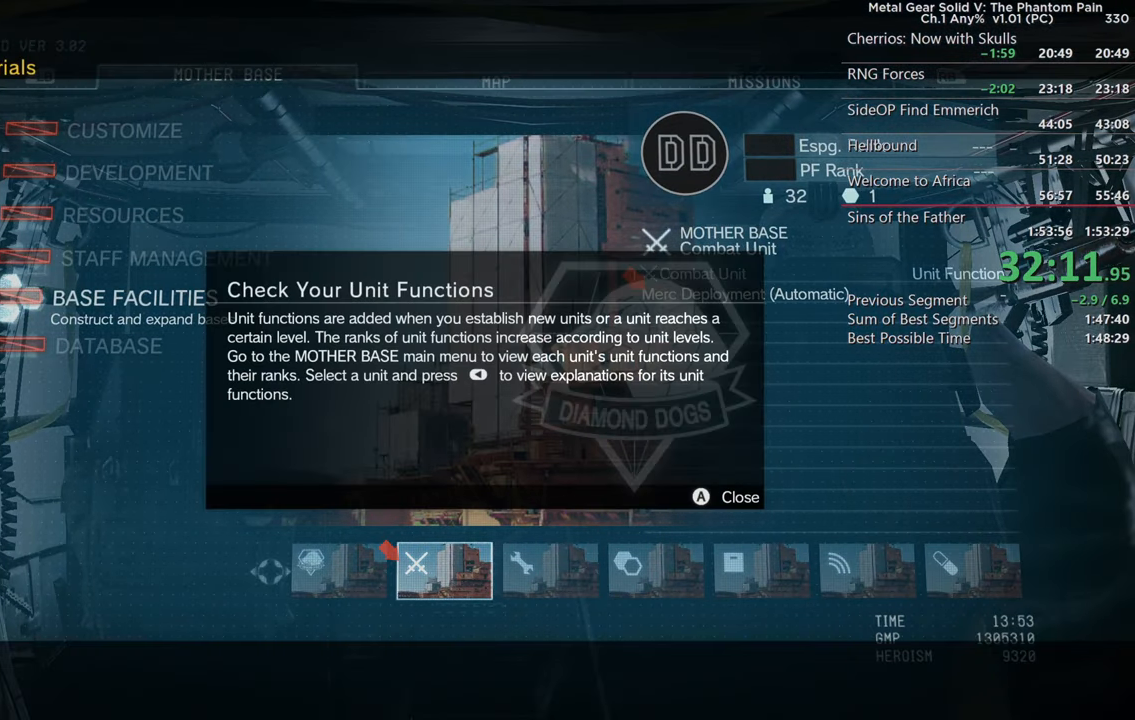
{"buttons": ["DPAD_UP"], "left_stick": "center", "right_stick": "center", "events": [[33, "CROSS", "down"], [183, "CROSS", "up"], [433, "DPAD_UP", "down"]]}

--

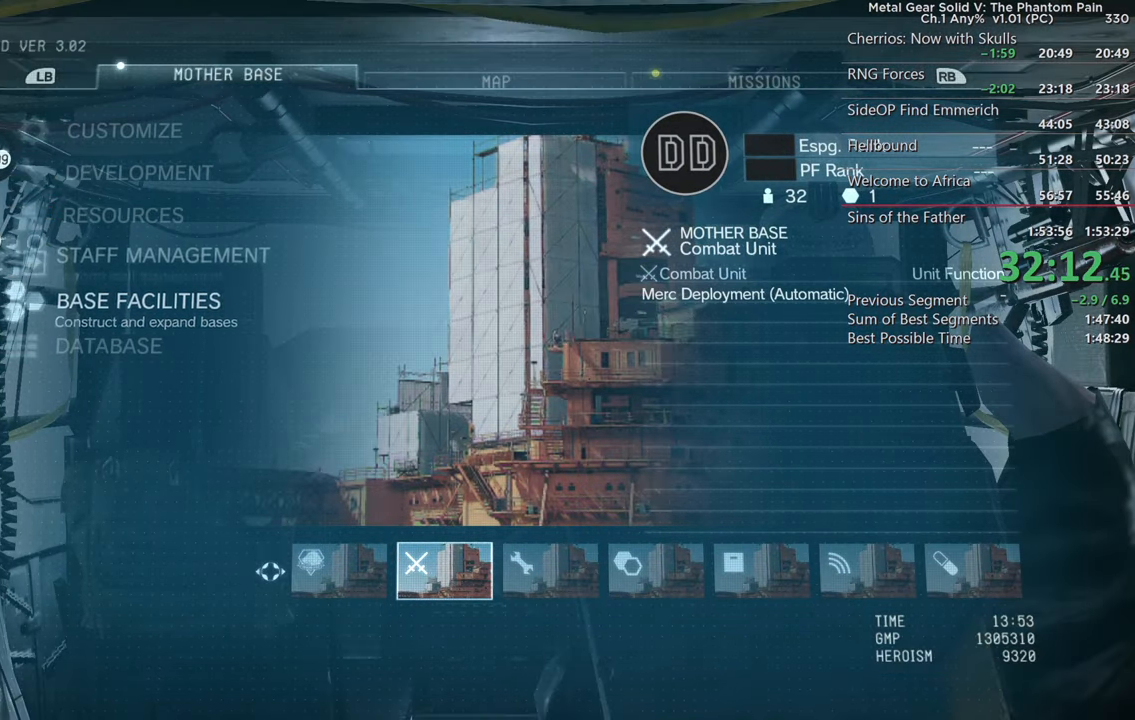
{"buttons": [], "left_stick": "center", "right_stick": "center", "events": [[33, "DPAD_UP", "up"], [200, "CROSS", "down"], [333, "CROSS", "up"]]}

--

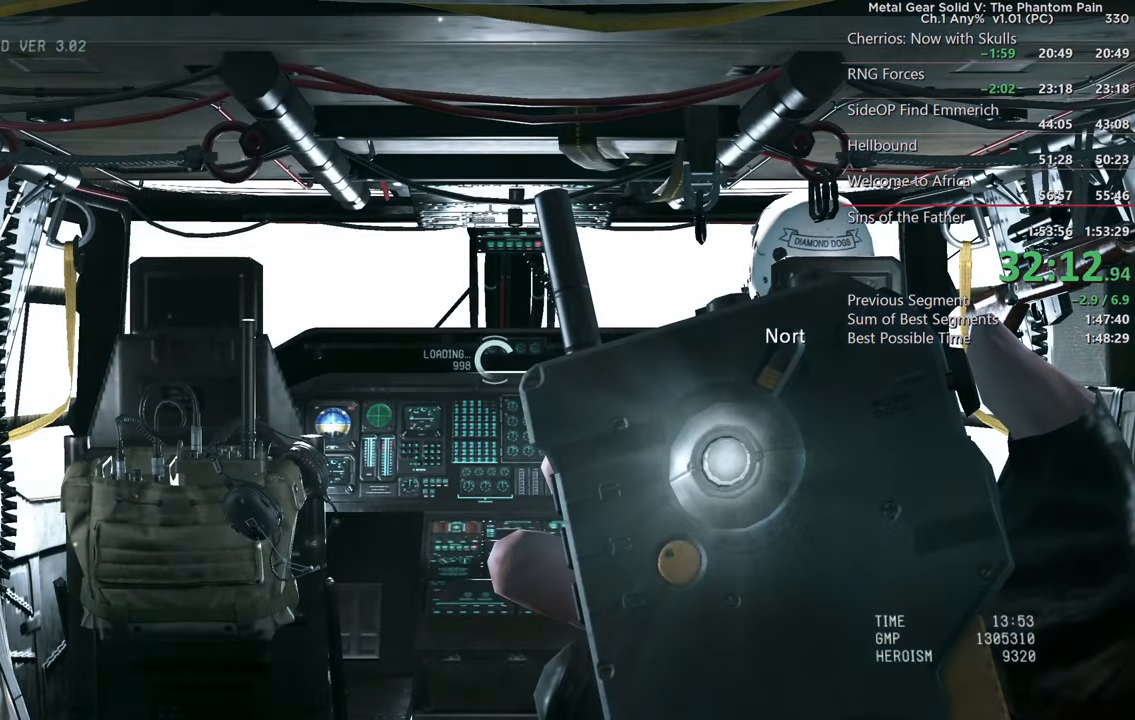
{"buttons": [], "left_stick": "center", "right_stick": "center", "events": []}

• _Directions for this task_: In the records above, find every line with the word "CROSS" and copy it.

• _Task answer_:
{"buttons": ["DPAD_UP"], "left_stick": "center", "right_stick": "center", "events": [[33, "CROSS", "down"], [183, "CROSS", "up"], [433, "DPAD_UP", "down"]]}
{"buttons": [], "left_stick": "center", "right_stick": "center", "events": [[33, "DPAD_UP", "up"], [200, "CROSS", "down"], [333, "CROSS", "up"]]}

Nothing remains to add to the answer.